Par Ariane Pouliot-Drouin, Étudiante à la maîtrise à l’Université de Montréal
En juillet 2024, j’ai eu l’incroyable chance de présenter une affiche sur mon projet de maîtrise à Puerto Vallarta, au Mexique, lors du congrès international de la « Society for Molecular Biology and Evolution » (SMBE2024). Je suis présentement au ¾ de ma maîtrise, le moment où, après de nombreuses heures à lire des articles sur la coévolution mitonucléaire et l’hétéroplasmie, il m’est possible de dire que je suis une experte de mon sujet. Rapidement, celui-ci consiste à l’étude de l’hétéroplasmie mitochondriale dans les branchies de bivalves et son impact sur les activités d’enzymes clés du métabolisme mitochondrial. Après avoir assisté aux premiers symposiums j’ai rapidement vécu un « reality check » par rapport à mon sentiment d’expertise générale en biologie. La maîtrise d’un domaine bien précis n’assure malheureusement pas la compréhension de toutes les présentations en biologie moléculaire. Naïvement, je me disais : « Bon, c’était juste un sujet particulièrement difficile, ça peut être normal que je n’ai rien compris passé l’introduction. » Mais au deuxième, puis au troisième, et après avoir échangé des regards perplexes avec mes collègues, j’ai compris que « particulièrement difficile » était la norme. Les sujets touchés couvraient un large éventail de sujets dont la paléogénomique et la génomique, les transposons, l’épigénétique, la génétique des populations, et plus encore. Heureusement, l’essence même de ces congrès est d’élargir nos connaissances ainsi que nos horizons. Cela m’a rappelé que, même après une année et demie à lire sur un sujet particulier, ceci ne représente qu’une infime partie du merveilleux et vaste monde de la biologie. Cela m’a surtout permis de relativiser les quelques mois qui s’en viennent à rédiger. Ce n’est que le début de ma carrière en sciences, je ne connais peut-être pas grand-chose pour l’instant, mais c’est justement ce qui est motivant et passionnant avec ce choix de carrière. J’ai la possibilité d’apprendre toujours plus, et ce, toute ma vie, puisqu’il n’y a pas de limite à ce que l’on peut étudier.

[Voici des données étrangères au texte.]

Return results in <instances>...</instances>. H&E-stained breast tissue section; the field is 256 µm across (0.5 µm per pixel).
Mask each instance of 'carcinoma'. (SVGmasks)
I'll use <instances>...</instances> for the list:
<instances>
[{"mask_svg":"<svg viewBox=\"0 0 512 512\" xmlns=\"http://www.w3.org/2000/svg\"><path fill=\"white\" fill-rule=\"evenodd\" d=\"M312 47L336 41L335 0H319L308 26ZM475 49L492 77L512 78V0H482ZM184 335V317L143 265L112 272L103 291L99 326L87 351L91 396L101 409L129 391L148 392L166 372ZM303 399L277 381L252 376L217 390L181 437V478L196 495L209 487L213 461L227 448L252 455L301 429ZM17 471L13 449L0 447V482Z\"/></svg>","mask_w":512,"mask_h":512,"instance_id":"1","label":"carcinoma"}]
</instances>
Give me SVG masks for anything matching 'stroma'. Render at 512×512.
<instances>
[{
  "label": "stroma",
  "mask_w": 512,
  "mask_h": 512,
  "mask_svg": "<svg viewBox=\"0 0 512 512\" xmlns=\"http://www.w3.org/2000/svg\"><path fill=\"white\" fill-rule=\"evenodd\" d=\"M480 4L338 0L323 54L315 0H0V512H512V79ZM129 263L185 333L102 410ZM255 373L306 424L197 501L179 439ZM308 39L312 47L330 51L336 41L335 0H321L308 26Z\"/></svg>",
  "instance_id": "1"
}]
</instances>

En prime de toutes les conférences qui m’ont apporté de nouvelles connaissances (puisque j’ai tout de même compris des choses), j’en ai beaucoup appris sur la culture du Mexique. Je lève mon chapeau aux organisateurs de la SMBE2024 qui ont su introduire, avec grand succès, des éléments culturels du pays pendant les 5 jours de symposiums. Ceux-ci ont été célébrés et mis de l’avant, autant par l’entremise de la nourriture, des décors ou des divertissements. J’ai pu avoir un aperçu vibrant de Puerto Vallarta lors du cocktail d’accueil où nous avons été introduits à des plats typiques ainsi qu’à des aliments particuliers comme les grillons grillés. Le tout accompagné de musique locale et de costumes traditionnels. Et que dire de la soirée de gala ? De la cuisine locale, des spectacles éblouissants, et bien sûr, un peu de tequila, une spécialité particulièrement reconnue (et appréciée). Bref, d’avoir utilisé le contexte de ce congrès afin de partager une partie de la culture locale avec nous a rendu cette expérience d’autant plus incroyable et complète.
En dehors du contexte de la SMBE, le voyage lui-même m’a permis d’apprécier la biodiversité incroyable de Puerto Vallarta. Curieusement, une gang de biologistes en vacances ont eu comme conséquence d’augmenter radicalement l’achalandage des visites à la réserve naturelle avoisinant le centre des congrès. Les guides en sont restés un peu surpris. L’expérience de visiter une mangrove, un écosystème complètement nouveau pour moi, m’a définitivement marquée et j’en revient avec un surplus de photos. Ce fût une expérience touristique surprenante en général. Qui d’autre peut dire qu’ils ont croisé un crocodile en se rendant au resto à la Marina ou observé des Urubus à tête noire depuis leur balcon ? Tout cela a été possible grâce au soutien généreux de la bourse d’Excellence du CSBQ et j’en suis fort reconnaissante.




Bref, je reviens de cette expérience plus humble, mais surtout plus passionnée que jamais par la biologie. Et je dois dire, cela fait du bien de regarder autre chose que l’écran de mon ordinateur afin de profiter d’un si beau pays que le Mexique avant de me remettre à l’écriture de mon mémoire.

À propos de l’auteure : Ariane Pouliot-Drouin est étudiante à la maîtrise dans le laboratoire de Dr. Sophie Breton à l’Université de Montréal. Elle travaille sur l’hétéroplasmie mitochondriale naturellement retrouvée chez des espèces de bivalves et son impact sur leur physiologie, plus particulièrement sur le métabolisme énergétique mitochondrial.